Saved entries
══════════

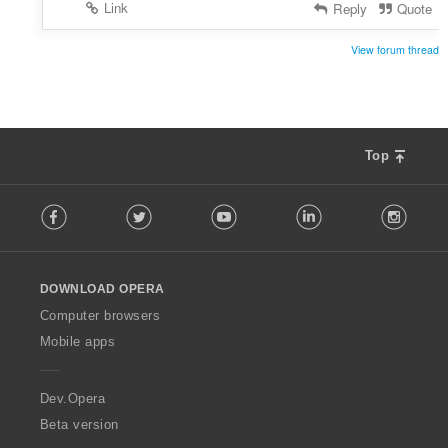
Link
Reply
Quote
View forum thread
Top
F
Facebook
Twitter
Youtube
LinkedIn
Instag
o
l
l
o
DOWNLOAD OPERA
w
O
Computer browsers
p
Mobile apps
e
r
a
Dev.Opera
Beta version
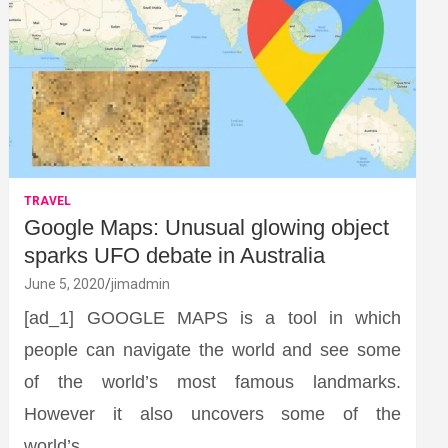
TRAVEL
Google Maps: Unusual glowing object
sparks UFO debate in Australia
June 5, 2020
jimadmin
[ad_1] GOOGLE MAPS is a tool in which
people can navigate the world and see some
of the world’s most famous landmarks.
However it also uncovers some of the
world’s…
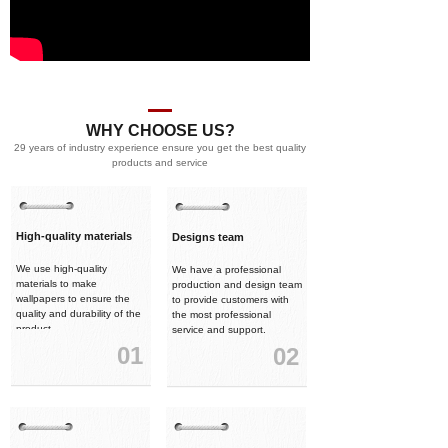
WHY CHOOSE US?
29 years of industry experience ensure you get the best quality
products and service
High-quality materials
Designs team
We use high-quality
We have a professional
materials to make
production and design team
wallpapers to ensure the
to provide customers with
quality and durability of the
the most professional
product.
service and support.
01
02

══════════

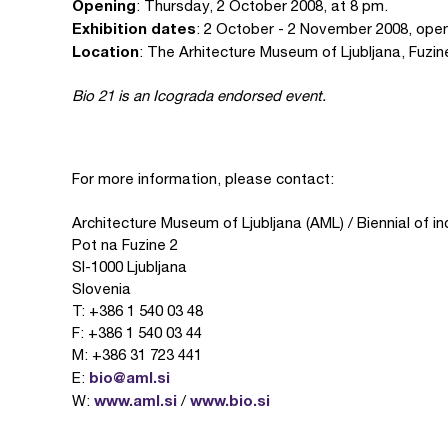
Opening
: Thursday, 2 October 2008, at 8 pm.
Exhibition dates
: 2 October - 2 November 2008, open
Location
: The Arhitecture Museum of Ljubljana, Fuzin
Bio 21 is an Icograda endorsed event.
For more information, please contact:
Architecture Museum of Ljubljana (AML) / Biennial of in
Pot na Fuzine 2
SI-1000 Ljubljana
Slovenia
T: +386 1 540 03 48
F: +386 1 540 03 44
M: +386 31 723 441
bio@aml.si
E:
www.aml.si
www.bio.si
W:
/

══════════

DIRECTIONS FOR THIS TASK:
Please work out how many lines of the data include the string "some" and reply with the number alone.

TASK SOLUTION:
2